2000 was a memorable year for GE: It was a year of record-breaking business performance; a year that saw the proposal to acquire and integrate the businesses of Honeywell; and a year that began the transition to a new leadership team.

Revenues rose 16% to $129.9 billion—a record.
Net income rose 19% to a record $12.7 billion, with 15 of GE's top 20 businesses posting double-digit earnings increases.
Earnings per share increased 19%.
Cash generated from our operations was a record $15.4 billion—up 31%, or $3.6 billion from 1999.
Ongoing operating margin—a key metric of business performance—rose to nearly 19%—this from a Company that struggled for 111 years to reach 10%.

The Company made over 100 acquisitions for the fourth consecutive year and moved quickly to acquire Honeywell, whose businesses are a perfect complementary fit with our Aircraft Engines, Industrial Systems and Plastics businesses. Honeywell share owners approved the merger in January, and GE and Honeywell are working with regulatory agencies to close the transaction as early as possible in 2001.

We expect the acquired Honeywell businesses to give us double-digit earnings-per-share accretion and, within two years, add one to two percentage points to GE's bottom-line growth rate.

In 2000, GE continued its share repurchase program, raised the dividend 17% and split the stock 3 for 1.
Our stock price was down 7% but outperformed the S&P 500, which was down 10%. This is not the kind of "outperformance" we've been proud to report in past years—particularly after posting the best operating results in the history of the Company. Still, share owners who have held our stock for five years, including 2000, have been rewarded with an average 34% total annual return on their investment. Those who have held it for a decade, 29%; two decades, a 23% total annual return.
Substantial progress was made in 2000 in further diversifying GE's leadership. 26% of the Company's top 3,900 executives are now women and minorities, and over $30 billion of our 2000 revenues were generated by business operations led by female and minority operating managers.
GE continued to be the world's most honored company—awarded for the fourth straight year Fortune's "Most Admired Company in America," as well as, for the third time, "The World's Most Respected Company," by the Financial Times.

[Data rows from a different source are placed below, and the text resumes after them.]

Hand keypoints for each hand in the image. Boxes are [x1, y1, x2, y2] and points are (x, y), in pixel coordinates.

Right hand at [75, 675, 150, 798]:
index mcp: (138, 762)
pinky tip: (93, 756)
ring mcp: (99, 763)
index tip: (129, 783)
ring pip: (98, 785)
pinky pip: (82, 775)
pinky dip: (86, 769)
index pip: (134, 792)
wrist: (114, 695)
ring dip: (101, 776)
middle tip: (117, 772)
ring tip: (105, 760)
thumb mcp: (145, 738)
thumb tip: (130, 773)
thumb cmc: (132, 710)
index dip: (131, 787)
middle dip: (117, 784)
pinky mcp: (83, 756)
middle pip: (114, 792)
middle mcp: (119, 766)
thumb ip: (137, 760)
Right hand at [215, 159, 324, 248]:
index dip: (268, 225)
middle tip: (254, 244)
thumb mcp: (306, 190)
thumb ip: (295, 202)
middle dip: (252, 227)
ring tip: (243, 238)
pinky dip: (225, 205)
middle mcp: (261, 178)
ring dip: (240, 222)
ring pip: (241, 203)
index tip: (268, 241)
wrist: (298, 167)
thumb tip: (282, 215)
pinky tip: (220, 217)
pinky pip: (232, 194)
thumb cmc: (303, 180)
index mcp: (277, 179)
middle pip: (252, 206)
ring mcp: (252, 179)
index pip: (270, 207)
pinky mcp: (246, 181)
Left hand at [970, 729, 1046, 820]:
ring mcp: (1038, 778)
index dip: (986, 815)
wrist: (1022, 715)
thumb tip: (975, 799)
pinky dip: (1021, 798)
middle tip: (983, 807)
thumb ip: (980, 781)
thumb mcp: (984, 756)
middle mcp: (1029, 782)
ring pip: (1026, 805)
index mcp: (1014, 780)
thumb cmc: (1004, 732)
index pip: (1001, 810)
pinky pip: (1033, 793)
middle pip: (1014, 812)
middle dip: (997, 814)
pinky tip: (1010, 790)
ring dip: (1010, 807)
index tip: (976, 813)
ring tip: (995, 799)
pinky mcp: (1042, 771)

We write this in a year of transition to a new team, and we would like to use this occasion to reflect on what GE is today: why it works, the values and beliefs it is built upon and how they will serve to take us to the even better days that we know lie ahead for our Company.

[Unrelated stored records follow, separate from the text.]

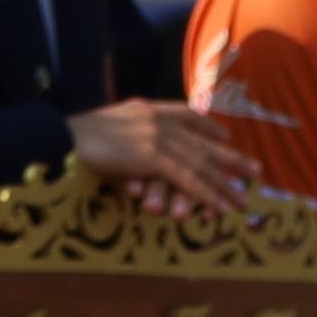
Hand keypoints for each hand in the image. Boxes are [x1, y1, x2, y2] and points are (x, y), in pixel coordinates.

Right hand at [70, 97, 267, 223]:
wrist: (61, 137)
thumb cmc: (75, 137)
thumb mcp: (107, 125)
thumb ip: (127, 132)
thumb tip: (134, 146)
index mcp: (147, 110)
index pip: (185, 114)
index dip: (208, 126)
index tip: (226, 135)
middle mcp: (157, 120)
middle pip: (202, 142)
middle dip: (230, 158)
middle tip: (255, 169)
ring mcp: (157, 137)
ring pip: (199, 164)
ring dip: (223, 184)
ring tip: (244, 199)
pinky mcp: (152, 157)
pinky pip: (187, 179)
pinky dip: (206, 194)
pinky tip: (221, 206)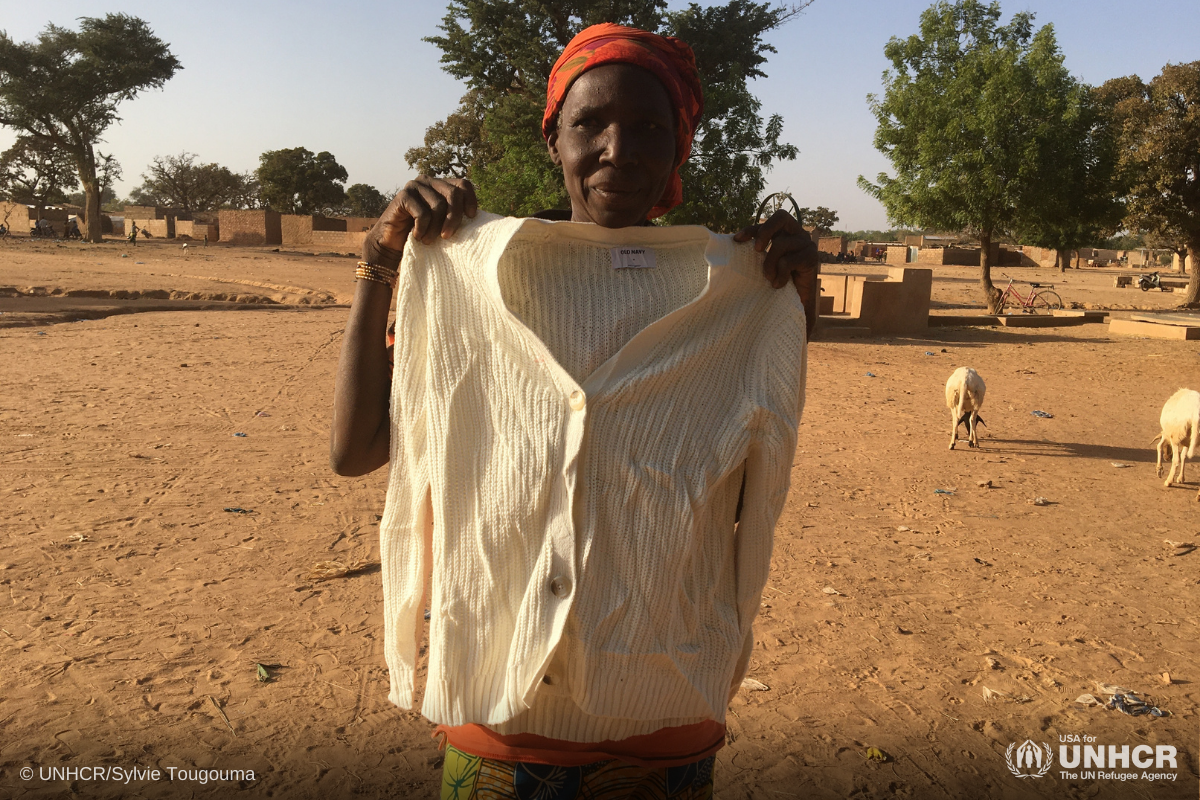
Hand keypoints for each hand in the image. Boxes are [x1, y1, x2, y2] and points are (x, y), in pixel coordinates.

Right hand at [362, 176, 477, 269]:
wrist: (392, 242)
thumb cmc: (422, 233)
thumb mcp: (443, 223)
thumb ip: (456, 215)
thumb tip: (479, 218)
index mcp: (441, 185)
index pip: (463, 184)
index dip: (470, 199)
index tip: (471, 217)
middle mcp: (429, 181)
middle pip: (453, 194)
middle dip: (454, 218)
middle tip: (448, 237)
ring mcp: (415, 186)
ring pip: (438, 205)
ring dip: (435, 228)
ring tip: (429, 241)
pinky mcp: (403, 196)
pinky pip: (422, 213)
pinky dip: (422, 229)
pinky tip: (417, 237)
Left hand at [734, 210, 819, 333]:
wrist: (797, 303)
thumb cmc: (777, 281)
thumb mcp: (764, 263)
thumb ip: (757, 251)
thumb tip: (733, 241)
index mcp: (784, 233)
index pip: (766, 223)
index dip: (750, 229)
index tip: (737, 240)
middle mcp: (797, 234)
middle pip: (781, 216)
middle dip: (765, 231)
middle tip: (756, 250)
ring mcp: (806, 244)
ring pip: (780, 244)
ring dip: (770, 264)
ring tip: (769, 278)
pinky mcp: (812, 257)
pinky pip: (788, 261)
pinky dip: (780, 275)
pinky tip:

First, and most importantly, GE is a growth company, creating, in 2000 alone, the equivalent of an $18 billion, multi-business "company" with earnings of $2 billion. In 2000 the Company not only posted its highest revenues ever, but grew them at one of the highest rates in its history.

Second, through the rigorous pursuit of four big Company-wide initiatives—Globalization, Services, Six Sigma Quality and Digitization—we've changed not only where we work and what we sell, but how we work, think and touch our customers.

Globalization has transformed a heavily U.S.-based Company to one whose revenues are now 40% non-U.S. Even more importantly, it has changed us into a Company that searches the world, not just to sell or to source, but to find intellectual capital: the world's best talent and greatest ideas.

A Services focus has changed GE from a Company that in 1980 derived 85% of its revenues from the sale of products to one that today is based 70% on the sale of services. This extends our market potential and our ability to bring value to our customers.

Six Sigma has turned the Company's focus from inside to outside, changed the way we think and train our future leaders and moved us toward becoming a truly customer-focused organization.

As we said in our 1999 letter, Digitization is transforming everything we do, energizing every corner of the Company and making us faster, leaner and smarter even as we become bigger. In 2000, these words began to turn into numbers, as we sold over $7 billion of goods and services over the net and conducted over $6 billion in online auctions. Digitization efforts across the Company will generate over $1.5 billion in operating margin improvements in 2001.